The AC-130 was used extensively during the end of the Vietnam War, and 6 aircraft were shot down by Viet Minh anti-aircraft artillery and surface-to-air missiles. One of them was notably lost on the sidelines of the "Bat 21" mission made famous by the eponymous film, aimed at recovering the navigator Gene Hambelton, ejected and sole survivor of an EB-66 hit by an SA-2 missile North Vietnamese in March 1972. However, the AC-130 continued to evolve until the AC-130H Specter version, which carried 2 20 mm Gatling cannons, a 40 mm Bofors L60 cannon, and a 40 mm howitzer. 105 mm M102, coupled with ultra-modern low light intensity electro-optical systems for the time, giving the device firepower worthy of the legend it would form, the device and these descendant having participated in the majority of American military engagements since that date. The latest version of this aircraft, which entered service in 2018 and designated AC-130J Ghostider, carries a 30 mm GAU-13/A automatic cannon (the one which equips in particular the Swedish, Finnish and Swiss CV90 armored vehicles), an M102 howitzer of 105mm, and a multiple ammunition launcher armed with 10 AGM-176 Griffin missiles or GBU-44/B Viper Strike light guided bombs, as well as AGM-114 Hellfire air-to-ground missiles and GBU-39 or GBU-39 glide guided bombs. GBU-53 hardpoints under the wings, giving the aircraft unparalleled precision firepower.

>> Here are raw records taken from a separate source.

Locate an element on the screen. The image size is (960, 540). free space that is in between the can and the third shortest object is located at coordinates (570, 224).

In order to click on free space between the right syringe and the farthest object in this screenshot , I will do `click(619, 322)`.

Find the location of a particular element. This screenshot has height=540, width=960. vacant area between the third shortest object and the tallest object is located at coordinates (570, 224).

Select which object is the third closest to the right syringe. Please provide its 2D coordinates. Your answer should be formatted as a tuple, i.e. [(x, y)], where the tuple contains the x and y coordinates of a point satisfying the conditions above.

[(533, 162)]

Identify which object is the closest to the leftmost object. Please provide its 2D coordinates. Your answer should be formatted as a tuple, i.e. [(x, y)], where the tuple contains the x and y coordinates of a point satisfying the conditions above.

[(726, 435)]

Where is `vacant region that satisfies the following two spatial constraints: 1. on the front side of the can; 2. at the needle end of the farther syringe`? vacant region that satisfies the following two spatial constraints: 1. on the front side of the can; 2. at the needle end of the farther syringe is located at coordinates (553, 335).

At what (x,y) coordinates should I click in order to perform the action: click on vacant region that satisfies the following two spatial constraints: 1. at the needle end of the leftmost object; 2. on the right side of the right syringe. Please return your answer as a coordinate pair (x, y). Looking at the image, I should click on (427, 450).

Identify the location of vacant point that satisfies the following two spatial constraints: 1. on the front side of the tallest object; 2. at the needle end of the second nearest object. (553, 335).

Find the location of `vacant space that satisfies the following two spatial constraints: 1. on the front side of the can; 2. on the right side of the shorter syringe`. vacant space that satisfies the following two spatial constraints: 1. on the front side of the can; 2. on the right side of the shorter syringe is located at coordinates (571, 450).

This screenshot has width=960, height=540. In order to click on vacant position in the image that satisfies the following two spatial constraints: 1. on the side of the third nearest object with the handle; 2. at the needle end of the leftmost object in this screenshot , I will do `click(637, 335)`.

However, the US Air Force did not intend to stop there. Faced with the rapid rise in power of ground-air systems, but also of drones and robotic armored vehicles, it needed to equip its Ghostrider with a weapon system that was powerful, very precise, and versatile against aerial targets as well. and terrestrial, and compatible with the available space and the configuration of the device. This is why in 2019 it entrusted Lockheed-Martin with the mission of designing a high-energy laser system intended to take place on board the device , perhaps in place of the 105 howitzer. mm. On October 6, 2021, Lockheed announced that its Airborne High Energy Laser was now ready , and had been transferred to the US Air Force to be tested, evaluated with the other equipment arming the device, then integrated on board a AC-130J Ghostrider.
The rest of this article is reserved for subscribers -
Classic subscriptions give access to all Flash articles, Analyzes and Syntheses, without advertising , from €1.99.
Premium subscriptions also provide access to articles over two years old in the archive, as well as advanced research tools , and to publish two press releases or job offers per month for free in the Partners section ( + Push social networks / application).